#### [ACTIVITY]
Exactly as written, return every line of the data below apart from the pictures.
BEGIN SOURCE MATERIAL
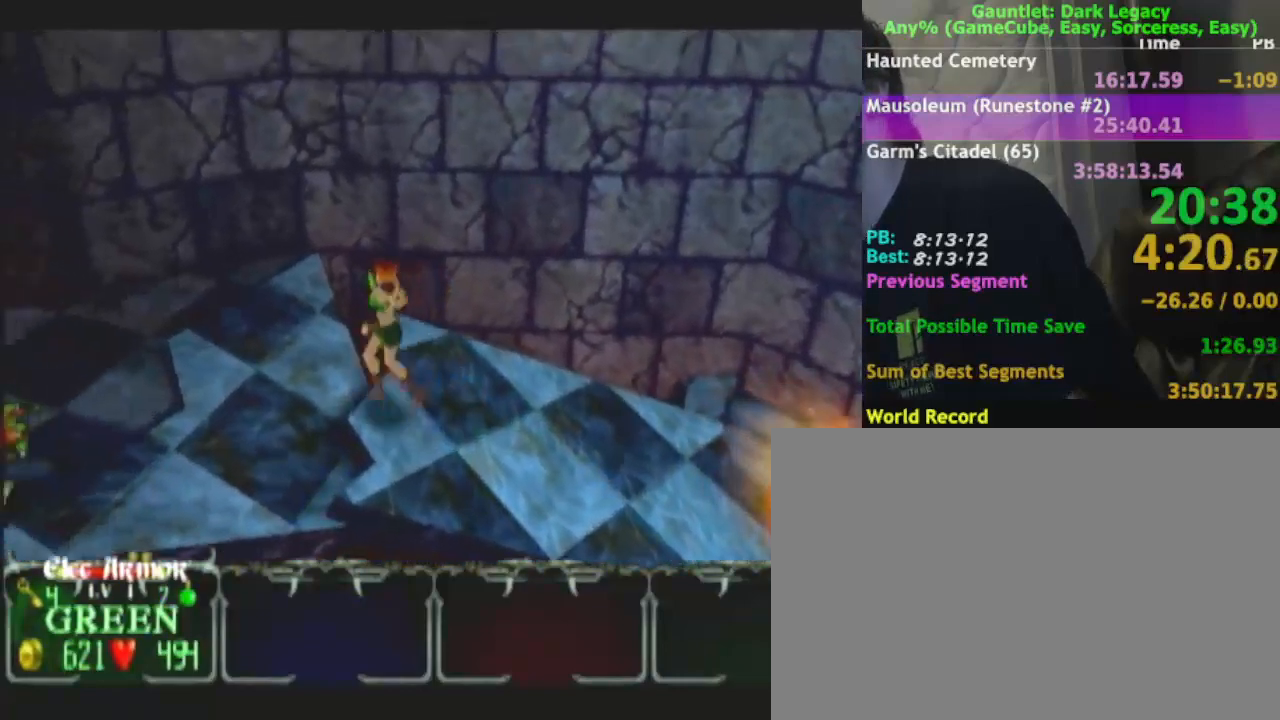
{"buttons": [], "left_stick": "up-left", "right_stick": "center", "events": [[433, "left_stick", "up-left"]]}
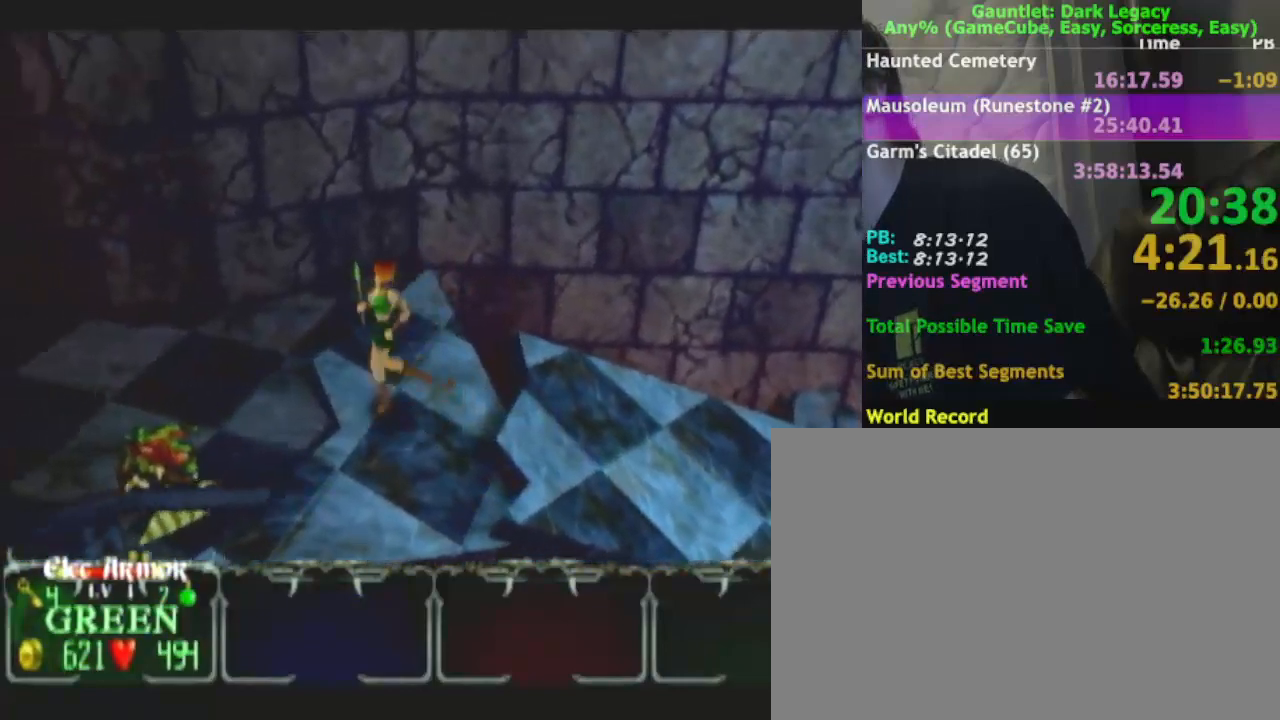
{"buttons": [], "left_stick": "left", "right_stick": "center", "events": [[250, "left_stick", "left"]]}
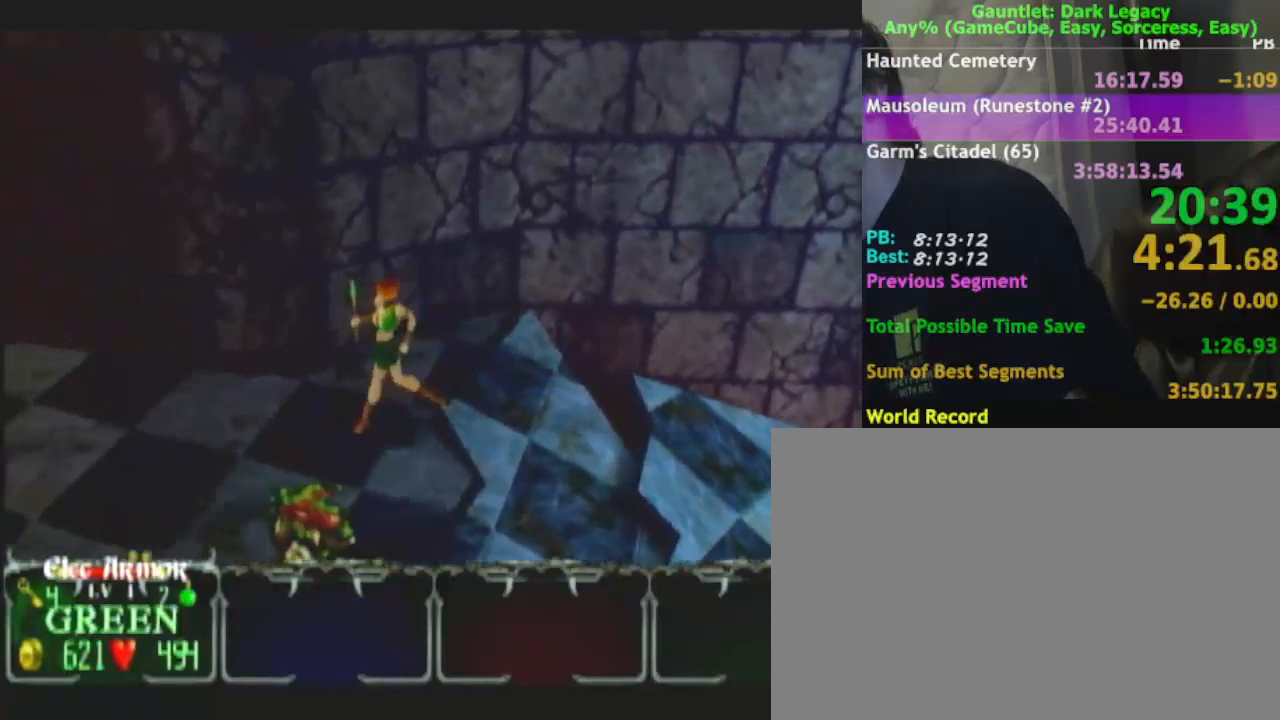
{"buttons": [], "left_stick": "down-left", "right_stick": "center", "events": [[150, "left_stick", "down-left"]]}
END SOURCE MATERIAL
#### [SOLUTION TO THIS EXERCISE]
{"buttons": [], "left_stick": "up-left", "right_stick": "center", "events": [[433, "left_stick", "up-left"]]}
{"buttons": [], "left_stick": "left", "right_stick": "center", "events": [[250, "left_stick", "left"]]}
{"buttons": [], "left_stick": "down-left", "right_stick": "center", "events": [[150, "left_stick", "down-left"]]}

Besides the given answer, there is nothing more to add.